_DIRECTIVE_
In the article about a St. Louis Halloween enthusiast, why did Mary Ann Owens hold a funeral for herself when she turned 50? Answer in one to three sentences.

_TEXT EXCERPT_

►

The Halloween spirit haunts this St. Louis home year-round | Aisha Sultan

Emilee Geist

Halloween enthusiast Mary Ann Owens poses on Thursday, Sep. 23, 2021, near the permanent holiday display in her St. Louis basement. Owens’ hobby of collecting Halloween paraphernalia and a love for St. Louis native and monster lover Vincent Price feeds a […]

When Mary Ann Owens turned 50, she hosted her own funeral.

She was very much alive. But she wanted to mourn the end of her first five decades. She hired a band to play a funeral dirge. Pallbearers carried an empty casket. She wore her daughter’s old prom dress, a long silvery gown that gave her a ghost-like appearance. More than 80 of her friends and family paraded around Sublette Park in south St. Louis in their funeral attire.

Owens’ mother, a very religious woman, refused to attend the “celebration.”

“That’s sacrilegious,” she told her daughter.

“You’re going to miss a really good time,” Owens said. Her mom ended up attending to watch the spectacle.

“We had a blast,” she recalls, of her unusual birthday party 13 years ago.

◄

[Element box records]
►

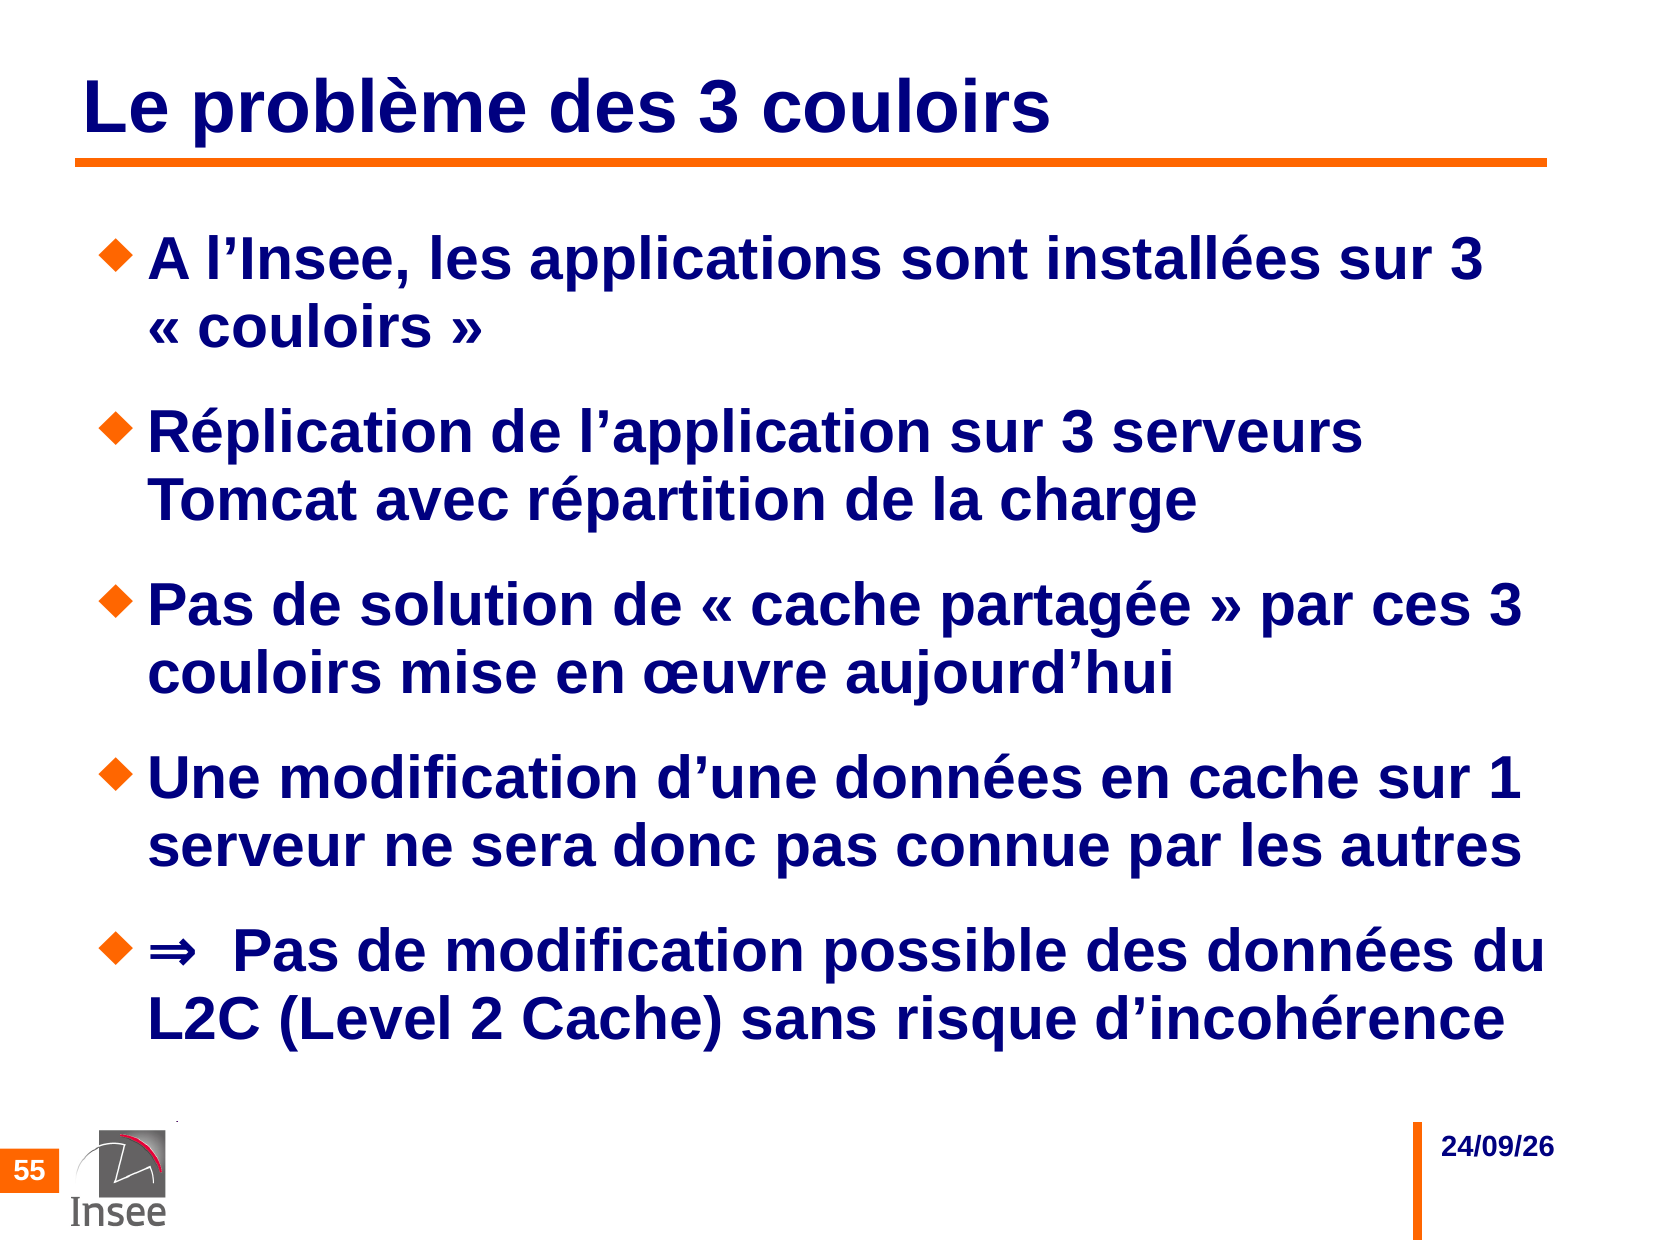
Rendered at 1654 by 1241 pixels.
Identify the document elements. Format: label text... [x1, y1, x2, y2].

list A l’Insee, les applications sont installées sur 3 « couloirs » Réplication de l’application sur 3 serveurs Tomcat avec répartition de la charge Pas de solution de « cache partagée » par ces 3 couloirs mise en œuvre aujourd’hui Une modification d’une données en cache sur 1 serveur ne sera donc pas connue par les autres ⇒ Pas de modification possible des données du L2C (Level 2 Cache) sans risque d’incohérence [82, 224, 1571, 1063]
picture [62, 1121, 178, 1241]
title Le problème des 3 couloirs [82, 49, 1619, 163]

◄

_REPLY_
Owens held the funeral because she wanted to mourn the end of her first five decades. She was very much alive at the time.